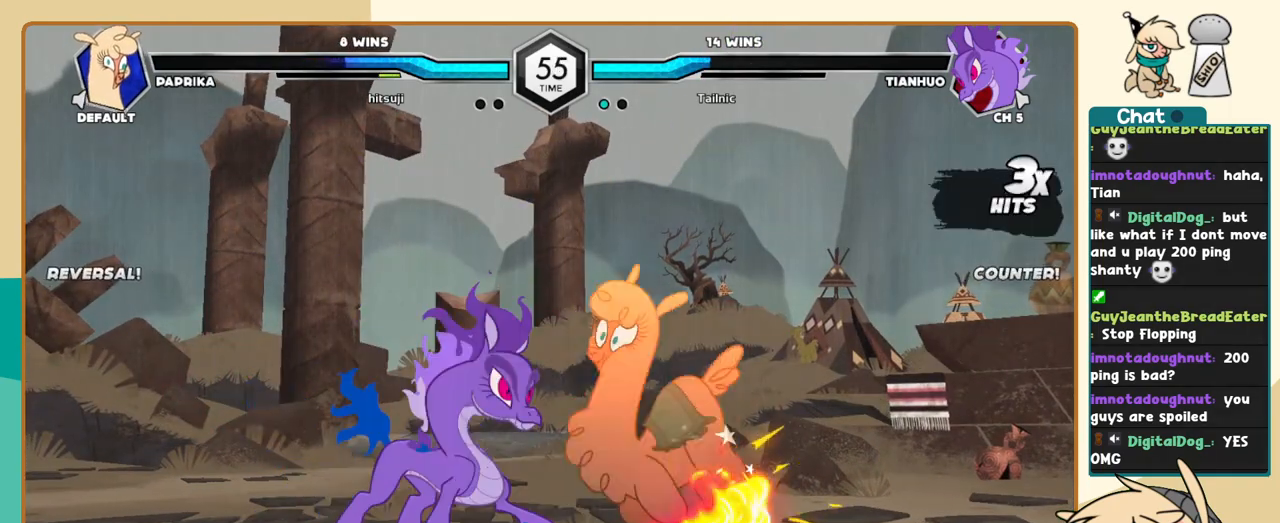
{"keys": ["k", "l"], "events": []}
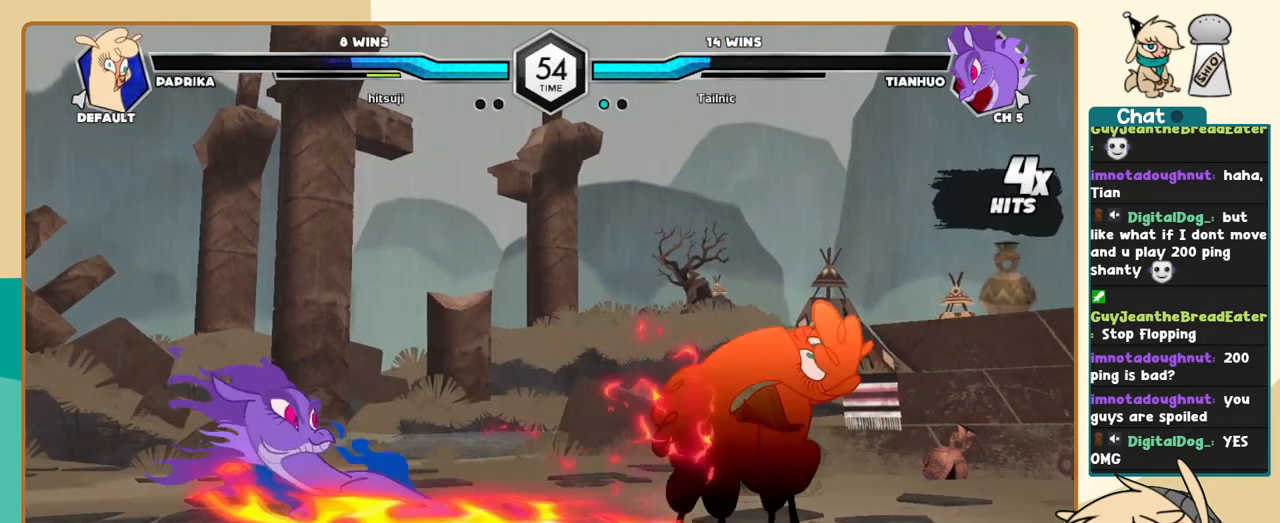
{"keys": ["j"], "events": [[433, "j", "down"], [433, "k", "up"], [433, "l", "up"]]}
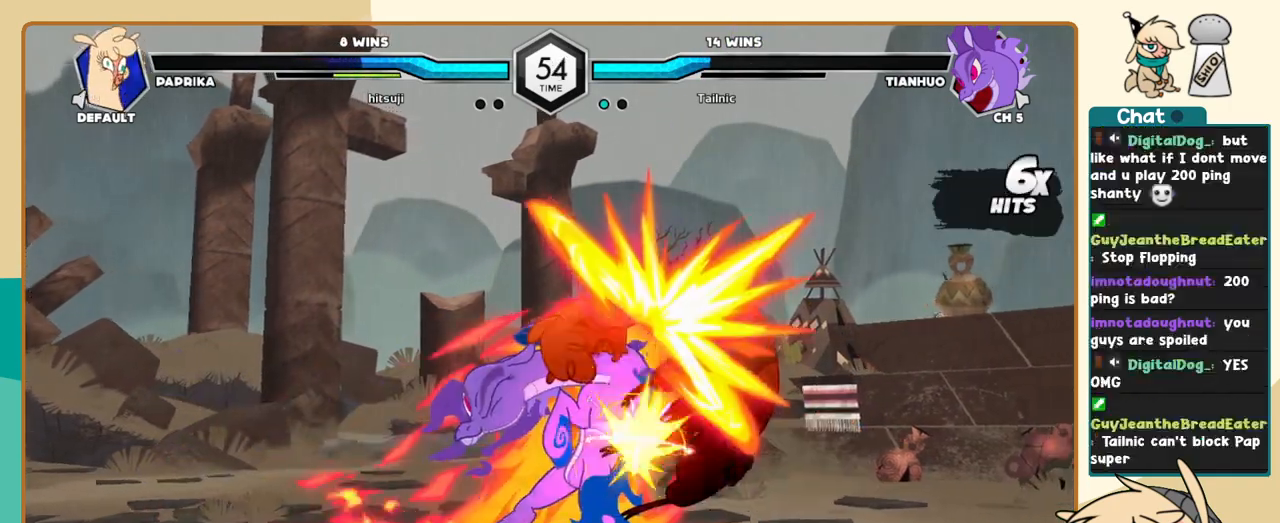
{"keys": ["c", "j"], "events": [[167, "c", "down"]]}
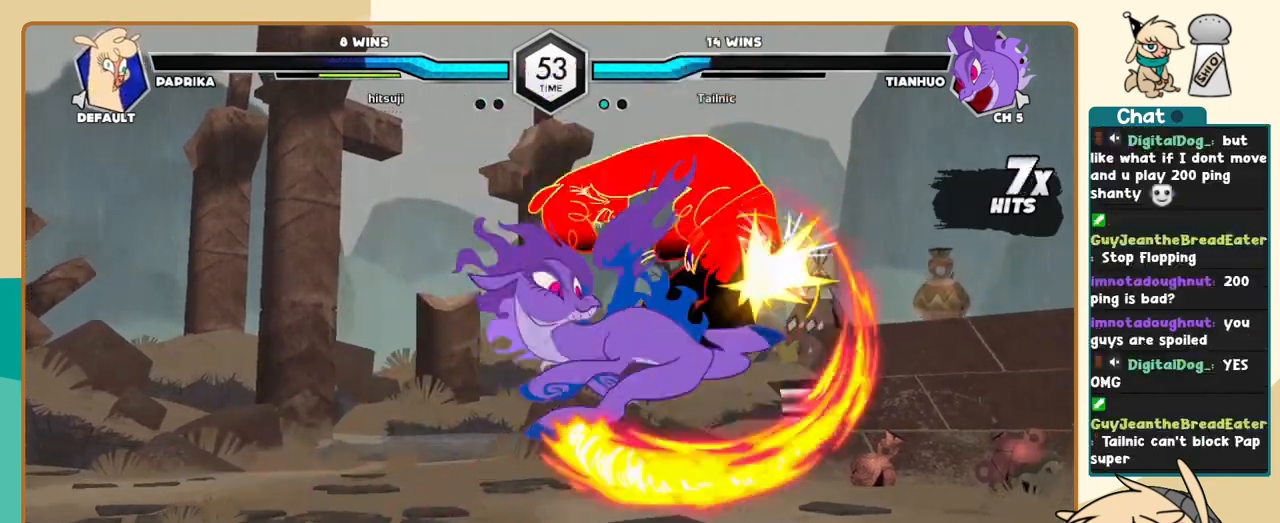
{"keys": ["c", "j"], "events": []}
——————
> [Goal of the exercise]: An exact transcript of the listing is needed, free of pictures.

> [Solution to this task]:
{"keys": ["k", "l"], "events": []}
{"keys": ["j"], "events": [[433, "j", "down"], [433, "k", "up"], [433, "l", "up"]]}
{"keys": ["c", "j"], "events": [[167, "c", "down"]]}
{"keys": ["c", "j"], "events": []}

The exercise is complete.